05.09.2021 - 07:00 | Son Güncellenme:
Seray Şahinler - İstanbul, boğazıyla, tarihi dokusuyla, milyonları bünyesine sığdırabilen vakur duruşuyla dünyanın eşsiz kentlerinden biri… Tarihin en kıymetli miraslarından olan bu kadim kent, uzun yıllardır göç, kentleşme, çarpık kentleşme, dönüşüm gibi konularla kimliğini kaybetmek üzere. Çözüm bulması gereken sorunlara her gün bir yenisi eklenirken, Sabancı Üniversitesi öğretim görevlisi ve sanatçı Murat Germen, beraberindeki 22 sanatçıyla İstanbul’un geçmişi ve bugününe odaklanarak kolları sıvadı. Germen’in çağrısıyla şekillenen ve yolu Sabancı Üniversitesi Görsel Sanatlar ve Görsel İletişim Tasarımı programından geçmiş 22 sanatçı “Dün, Bugün, İstanbul” adlı sergide buluştu.
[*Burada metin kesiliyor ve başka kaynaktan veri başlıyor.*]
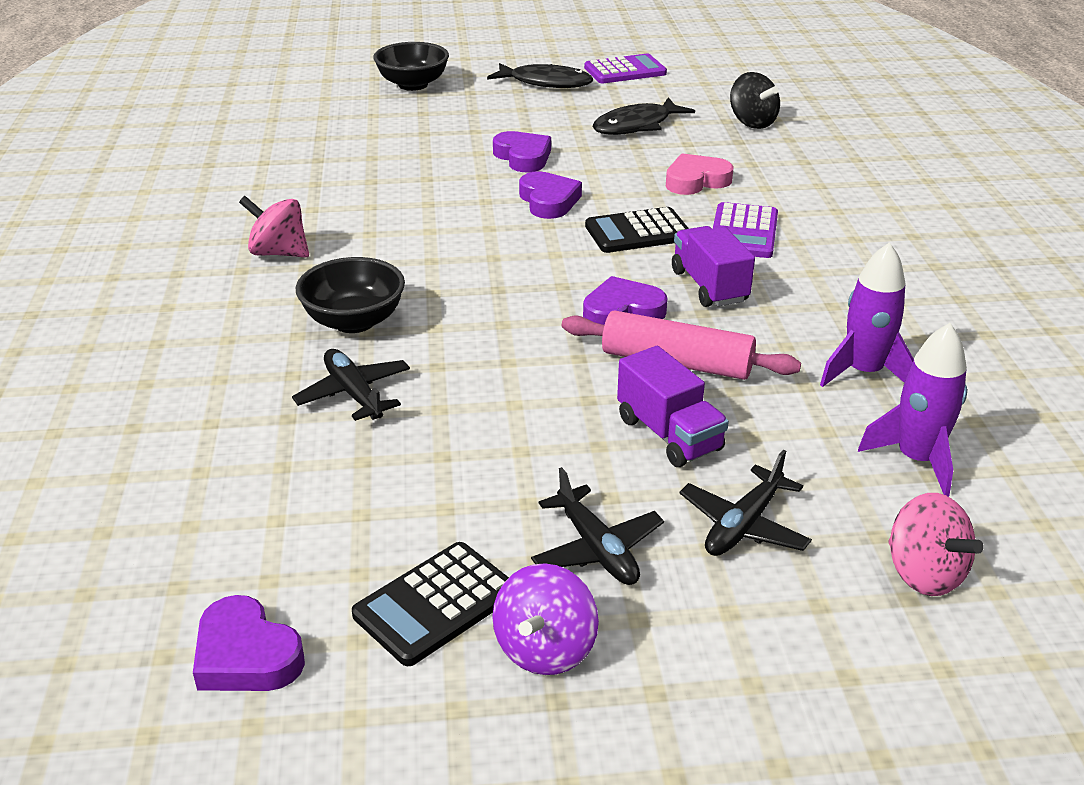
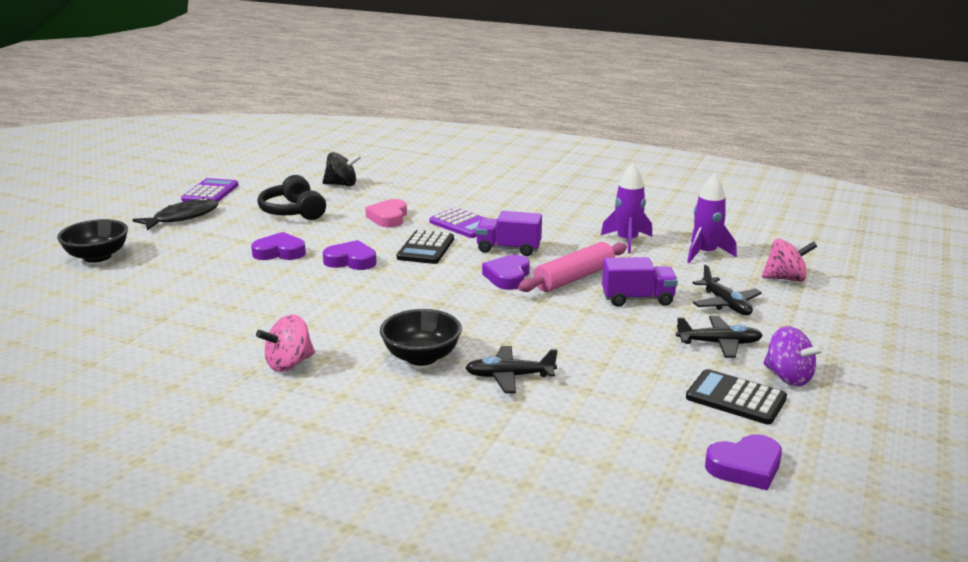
camera: 60 degrees left, 10 degrees down
(435, 604) = (735, 398): black calculator -> black calculator turned 135 degrees clockwise
(636, 126) = (293, 211): black fish -> black headphones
Kentin dinamiklerine pencere
Sanatçıların bir nevi durum tespiti yaptıkları sergi, ziyaretçilerin şehrin geleceği üzerine düşünmesine zemin hazırlıyor. Mekâna özel hazırlanan eserler, çevre, hayvan popülasyonu, kentsel dönüşüm, toplumsal yaşam, tarihi mekânlar, su kaynakları, ulaşım ve ütopya-distopya kavramları ışığında kent dinamiklerine pencere açıyor.
“İstanbul için ne yapabiliriz?” sorusu etrafında buluşan sanatçılar şehrin kültürel, tarihi, coğrafi ve mimari kimliğine atıf yaparak sorunu çıplak gözle görmemize vesile oluyor.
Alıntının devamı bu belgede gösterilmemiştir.